Would you write out all of the entries below, exactly as they stand?

====================

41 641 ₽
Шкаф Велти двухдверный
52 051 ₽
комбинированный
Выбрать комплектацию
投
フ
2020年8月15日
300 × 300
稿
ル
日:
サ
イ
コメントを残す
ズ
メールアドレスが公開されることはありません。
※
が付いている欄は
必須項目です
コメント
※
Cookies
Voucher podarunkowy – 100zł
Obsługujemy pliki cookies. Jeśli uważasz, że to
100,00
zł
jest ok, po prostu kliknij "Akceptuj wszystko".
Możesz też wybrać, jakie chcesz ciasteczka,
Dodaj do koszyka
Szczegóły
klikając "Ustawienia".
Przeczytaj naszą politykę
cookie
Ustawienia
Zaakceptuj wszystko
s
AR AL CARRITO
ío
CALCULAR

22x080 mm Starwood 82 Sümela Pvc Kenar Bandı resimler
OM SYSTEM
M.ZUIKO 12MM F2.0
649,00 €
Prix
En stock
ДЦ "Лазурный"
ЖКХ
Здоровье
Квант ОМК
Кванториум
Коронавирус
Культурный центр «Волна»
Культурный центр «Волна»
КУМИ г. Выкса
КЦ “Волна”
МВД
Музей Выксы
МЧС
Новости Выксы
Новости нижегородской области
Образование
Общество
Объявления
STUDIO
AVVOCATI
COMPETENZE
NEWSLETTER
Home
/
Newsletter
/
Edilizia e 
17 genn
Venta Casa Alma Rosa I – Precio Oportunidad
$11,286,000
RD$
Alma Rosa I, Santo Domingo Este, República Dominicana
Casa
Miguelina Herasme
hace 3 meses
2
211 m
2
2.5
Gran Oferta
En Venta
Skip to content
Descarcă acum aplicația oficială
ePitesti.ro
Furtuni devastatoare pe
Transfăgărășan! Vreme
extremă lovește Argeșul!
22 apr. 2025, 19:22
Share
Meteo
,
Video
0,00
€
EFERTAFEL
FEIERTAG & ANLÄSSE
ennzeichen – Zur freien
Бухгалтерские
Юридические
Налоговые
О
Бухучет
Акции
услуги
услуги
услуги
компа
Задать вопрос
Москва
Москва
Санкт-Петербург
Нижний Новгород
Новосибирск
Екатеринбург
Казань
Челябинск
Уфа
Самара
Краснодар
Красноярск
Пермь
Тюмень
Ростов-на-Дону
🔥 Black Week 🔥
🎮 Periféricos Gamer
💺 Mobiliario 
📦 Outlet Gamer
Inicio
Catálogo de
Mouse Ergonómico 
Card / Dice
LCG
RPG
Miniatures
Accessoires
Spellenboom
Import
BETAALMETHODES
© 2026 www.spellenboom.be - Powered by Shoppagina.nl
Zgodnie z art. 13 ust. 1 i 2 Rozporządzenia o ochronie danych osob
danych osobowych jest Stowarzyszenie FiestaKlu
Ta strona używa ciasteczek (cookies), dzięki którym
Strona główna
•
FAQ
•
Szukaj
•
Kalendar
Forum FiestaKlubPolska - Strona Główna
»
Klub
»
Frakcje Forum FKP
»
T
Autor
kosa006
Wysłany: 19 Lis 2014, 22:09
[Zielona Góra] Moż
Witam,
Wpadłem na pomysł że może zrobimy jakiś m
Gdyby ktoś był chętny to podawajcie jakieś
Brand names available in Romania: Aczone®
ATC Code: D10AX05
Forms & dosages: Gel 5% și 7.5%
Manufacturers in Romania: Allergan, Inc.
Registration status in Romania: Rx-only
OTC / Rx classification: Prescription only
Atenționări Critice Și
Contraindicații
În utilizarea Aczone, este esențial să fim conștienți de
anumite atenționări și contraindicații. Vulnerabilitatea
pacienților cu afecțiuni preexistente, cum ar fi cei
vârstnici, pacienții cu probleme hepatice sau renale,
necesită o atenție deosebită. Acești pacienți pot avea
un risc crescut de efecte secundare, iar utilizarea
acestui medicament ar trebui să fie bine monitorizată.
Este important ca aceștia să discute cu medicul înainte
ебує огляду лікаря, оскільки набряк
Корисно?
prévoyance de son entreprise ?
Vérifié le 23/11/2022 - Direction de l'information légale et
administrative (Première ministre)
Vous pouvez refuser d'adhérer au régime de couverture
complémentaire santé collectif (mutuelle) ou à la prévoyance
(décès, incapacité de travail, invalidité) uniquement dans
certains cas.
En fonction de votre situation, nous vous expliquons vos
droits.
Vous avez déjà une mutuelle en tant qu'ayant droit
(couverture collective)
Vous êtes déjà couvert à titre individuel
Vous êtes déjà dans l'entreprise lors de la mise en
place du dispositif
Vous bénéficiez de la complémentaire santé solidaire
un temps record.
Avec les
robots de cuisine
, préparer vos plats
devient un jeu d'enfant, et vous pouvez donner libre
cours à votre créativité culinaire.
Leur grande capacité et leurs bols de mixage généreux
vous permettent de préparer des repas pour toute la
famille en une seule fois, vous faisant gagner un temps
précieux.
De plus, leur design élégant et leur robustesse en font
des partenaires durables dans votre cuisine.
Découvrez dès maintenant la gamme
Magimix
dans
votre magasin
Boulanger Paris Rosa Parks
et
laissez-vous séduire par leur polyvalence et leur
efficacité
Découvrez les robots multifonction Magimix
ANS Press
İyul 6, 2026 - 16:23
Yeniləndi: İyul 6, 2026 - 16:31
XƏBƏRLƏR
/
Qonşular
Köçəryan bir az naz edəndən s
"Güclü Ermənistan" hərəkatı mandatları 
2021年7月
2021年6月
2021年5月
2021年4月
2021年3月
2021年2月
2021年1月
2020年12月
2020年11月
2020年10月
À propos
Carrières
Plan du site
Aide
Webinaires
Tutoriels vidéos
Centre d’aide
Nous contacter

====================

_RESULT OF THIS EXERCISE_.
41 641 ₽
Шкаф Велти двухдверный
52 051 ₽
комбинированный
Выбрать комплектацию
投
フ
2020年8月15日
300 × 300
稿
ル
日:
サ
イ
コメントを残す
ズ
メールアドレスが公開されることはありません。
※
が付いている欄は
必須項目です
コメント
※
Cookies
Voucher podarunkowy – 100zł
Obsługujemy pliki cookies. Jeśli uważasz, że to
100,00
zł
jest ok, po prostu kliknij "Akceptuj wszystko".
Możesz też wybrać, jakie chcesz ciasteczka,
Dodaj do koszyka
Szczegóły
klikając "Ustawienia".
Przeczytaj naszą politykę
cookie
Ustawienia
Zaakceptuj wszystko
s
AR AL CARRITO
ío
CALCULAR

22x080 mm Starwood 82 Sümela Pvc Kenar Bandı resimler
OM SYSTEM
M.ZUIKO 12MM F2.0
649,00 €
Prix
En stock
ДЦ "Лазурный"
ЖКХ
Здоровье
Квант ОМК
Кванториум
Коронавирус
Культурный центр «Волна»
Культурный центр «Волна»
КУМИ г. Выкса
КЦ “Волна”
МВД
Музей Выксы
МЧС
Новости Выксы
Новости нижегородской области
Образование
Общество
Объявления
STUDIO
AVVOCATI
COMPETENZE
NEWSLETTER
Home
/
Newsletter
/
Edilizia e 
17 genn
Venta Casa Alma Rosa I – Precio Oportunidad
$11,286,000
RD$
Alma Rosa I, Santo Domingo Este, República Dominicana
Casa
Miguelina Herasme
hace 3 meses
2
211 m
2
2.5
Gran Oferta
En Venta
Skip to content
Descarcă acum aplicația oficială
ePitesti.ro
Furtuni devastatoare pe
Transfăgărășan! Vreme
extremă lovește Argeșul!
22 apr. 2025, 19:22
Share
Meteo
,
Video
0,00
€
EFERTAFEL
FEIERTAG & ANLÄSSE
ennzeichen – Zur freien
Бухгалтерские
Юридические
Налоговые
О
Бухучет
Акции
услуги
услуги
услуги
компа
Задать вопрос
Москва
Москва
Санкт-Петербург
Нижний Новгород
Новосибирск
Екатеринбург
Казань
Челябинск
Уфа
Самара
Краснодар
Красноярск
Пермь
Тюмень
Ростов-на-Дону
🔥 Black Week 🔥
🎮 Periféricos Gamer
💺 Mobiliario 
📦 Outlet Gamer
Inicio
Catálogo de
Mouse Ergonómico 
Card / Dice
LCG
RPG
Miniatures
Accessoires
Spellenboom
Import
BETAALMETHODES
© 2026 www.spellenboom.be - Powered by Shoppagina.nl
Zgodnie z art. 13 ust. 1 i 2 Rozporządzenia o ochronie danych osob
danych osobowych jest Stowarzyszenie FiestaKlu
Ta strona używa ciasteczek (cookies), dzięki którym
Strona główna
•
FAQ
•
Szukaj
•
Kalendar
Forum FiestaKlubPolska - Strona Główna
»
Klub
»
Frakcje Forum FKP
»
T
Autor
kosa006
Wysłany: 19 Lis 2014, 22:09
[Zielona Góra] Moż
Witam,
Wpadłem na pomysł że może zrobimy jakiś m
Gdyby ktoś był chętny to podawajcie jakieś
Brand names available in Romania: Aczone®
ATC Code: D10AX05
Forms & dosages: Gel 5% și 7.5%
Manufacturers in Romania: Allergan, Inc.
Registration status in Romania: Rx-only
OTC / Rx classification: Prescription only
Atenționări Critice Și
Contraindicații
În utilizarea Aczone, este esențial să fim conștienți de
anumite atenționări și contraindicații. Vulnerabilitatea
pacienților cu afecțiuni preexistente, cum ar fi cei
vârstnici, pacienții cu probleme hepatice sau renale,
necesită o atenție deosebită. Acești pacienți pot avea
un risc crescut de efecte secundare, iar utilizarea
acestui medicament ar trebui să fie bine monitorizată.
Este important ca aceștia să discute cu medicul înainte
ебує огляду лікаря, оскільки набряк
Корисно?
prévoyance de son entreprise ?
Vérifié le 23/11/2022 - Direction de l'information légale et
administrative (Première ministre)
Vous pouvez refuser d'adhérer au régime de couverture
complémentaire santé collectif (mutuelle) ou à la prévoyance
(décès, incapacité de travail, invalidité) uniquement dans
certains cas.
En fonction de votre situation, nous vous expliquons vos
droits.
Vous avez déjà une mutuelle en tant qu'ayant droit
(couverture collective)
Vous êtes déjà couvert à titre individuel
Vous êtes déjà dans l'entreprise lors de la mise en
place du dispositif
Vous bénéficiez de la complémentaire santé solidaire
un temps record.
Avec les
robots de cuisine
, préparer vos plats
devient un jeu d'enfant, et vous pouvez donner libre
cours à votre créativité culinaire.
Leur grande capacité et leurs bols de mixage généreux
vous permettent de préparer des repas pour toute la
famille en une seule fois, vous faisant gagner un temps
précieux.
De plus, leur design élégant et leur robustesse en font
des partenaires durables dans votre cuisine.
Découvrez dès maintenant la gamme
Magimix
dans
votre magasin
Boulanger Paris Rosa Parks
et
laissez-vous séduire par leur polyvalence et leur
efficacité
Découvrez les robots multifonction Magimix
ANS Press
İyul 6, 2026 - 16:23
Yeniləndi: İyul 6, 2026 - 16:31
XƏBƏRLƏR
/
Qonşular
Köçəryan bir az naz edəndən s
"Güclü Ermənistan" hərəkatı mandatları 
2021年7月
2021年6月
2021年5月
2021年4月
2021年3月
2021年2月
2021年1月
2020年12月
2020年11月
2020年10月
À propos
Carrières
Plan du site
Aide
Webinaires
Tutoriels vidéos
Centre d’aide
Nous contacter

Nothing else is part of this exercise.